At IIAS, Trude will conduct archival research on the historical development of commercial and infrastructural spaces in Thailand and Southeast Asia more broadly. 

Her first book manuscript, which she will continue to develop at IIAS, is tentatively titled Eat, Pray, Shop: Spiritual Practice and the Shaping of Global Commercial Space in Bangkok. This ethnography examines the role of official and unofficial spiritual practice in shaping Bangkok’s commercial landscape. Cases like the 2016 restrictions on street vending, the rebranding of Bangkok’s luxury malls, and the emergence of the city’s first creative district demonstrate how spiritual space is used to legitimize as well as resist commercial development. 

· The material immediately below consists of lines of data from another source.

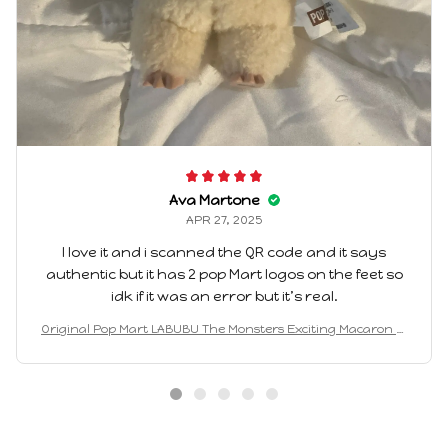
Ava Martone
APR 27, 2025
I love it and i scanned the QR code and it says
authentic but it has 2 pop Mart logos on the feet so
idk if it was an error but it’s real.
Original Pop Mart LABUBU The Monsters Exciting Macaron Bl
ind Box Birthday Gift 2025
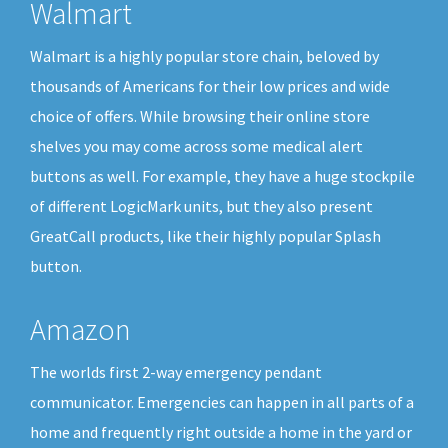
Walmart
Walmart is a highly popular store chain, beloved by
thousands of Americans for their low prices and wide
choice of offers. While browsing their online store
shelves you may come across some medical alert
buttons as well. For example, they have a huge stockpile
of different LogicMark units, but they also present
GreatCall products, like their highly popular Splash
button.
Amazon
The worlds first 2-way emergency pendant
communicator. Emergencies can happen in all parts of a
home and frequently right outside a home in the yard or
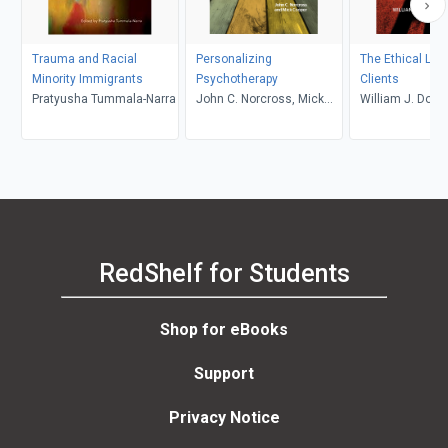
Trauma and Racial
Personalizing
The Ethical Live
Minority Immigrants
Psychotherapy
Clients
Pratyusha Tummala-Narra
John C. Norcross, Mick
William J. Dohe
Cooper
RedShelf for Students
Shop for eBooks
Support
Privacy Notice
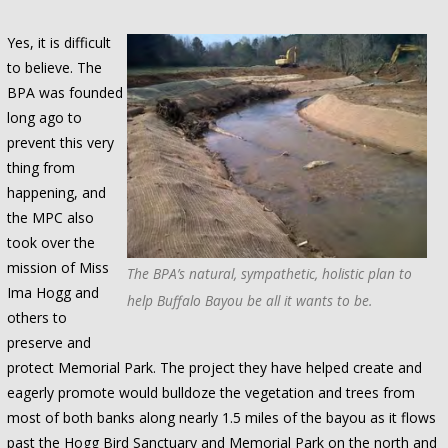
Yes, it is difficult
to believe. The
BPA was founded
long ago to
prevent this very
thing from
happening, and
the MPC also
took over the
mission of Miss
The BPA’s natural, sympathetic, holistic plan to
Ima Hogg and
help Buffalo Bayou be all it wants to be.
others to
preserve and
protect Memorial Park. The project they have helped create and
eagerly promote would bulldoze the vegetation and trees from
most of both banks along nearly 1.5 miles of the bayou as it flows
past the Hogg Bird Sanctuary and Memorial Park on the north and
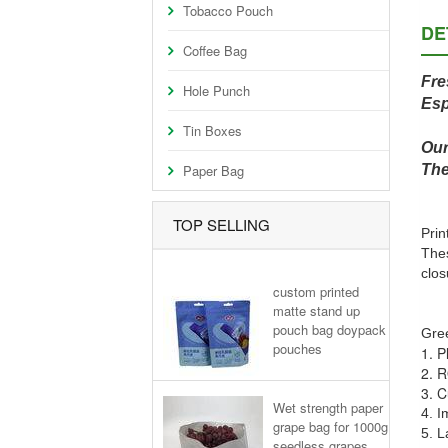
Tobacco Pouch
DE
Coffee Bag
Fre
Hole Punch
Esp
Tin Boxes
Our
Paper Bag
The
TOP SELLING
Prin
Thes
clos
custom printed
matte stand up
pouch bag doypack
Gree
pouches
1. P
2. R
3. C
Wet strength paper
4. I
grape bag for 1000g
5. L
seedless grapes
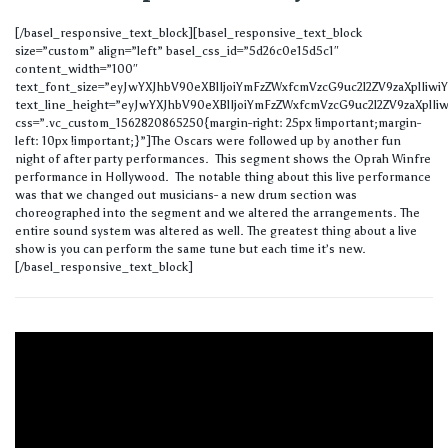
[/basel_responsive_text_block][basel_responsive_text_block
size=”custom” align=”left” basel_css_id=”5d26c0e15d5c1″
content_width=”100″
text_font_size=”eyJwYXJhbV90eXBlIjoiYmFzZWxfcmVzcG9uc2l2ZV9zaXplIi
text_line_height=”eyJwYXJhbV90eXBlIjoiYmFzZWxfcmVzcG9uc2l2ZV9zaXplIi
css=”.vc_custom_1562820865250{margin-right: 25px !important;margin-
left: 10px !important;}”]The Oscars were followed up by another fun
night of after party performances. This segment shows the Oprah Winfre
performance in Hollywood. The notable thing about this live performance
was that we changed out musicians- a new drum section was
choreographed into the segment and we altered the arrangements. The
entire sound system was altered as well. The greatest thing about a live
show is you can perform the same tune but each time it’s new.
[/basel_responsive_text_block]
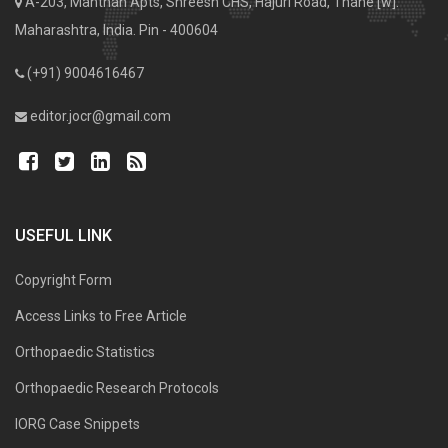
A-203, Manthan Apts, Shreesh CHS, Hajuri Road, Thane [w].
Maharashtra, India. Pin - 400604
(+91) 9004616467
editor.jocr@gmail.com
USEFUL LINK
Copyright Form
Access Links to Free Article
Orthopaedic Statistics
Orthopaedic Research Protocols
IORG Case Snippets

Her next project, Peripheries Mobilized, examines the impact of the Chinese-sponsored Pan Asia Railway on conceptions of periphery and frontier in cities along its central route. As key nodes along this new infrastructural network, previously “peripheral” urban outposts like Khon Kaen and Luang Namtha are now central foci for the Thai and Lao governments. Investments made in these remote cities by their respective national governments are not only in tourism and trade but also in the creative industries and other intellectual infrastructures. At IIAS, she will begin archival research on “Peripheries Mobilized,” exploring the relationship between contemporary and historical infrastructural investment in this border region and how it has influenced the flow of labour into and out of urban centres.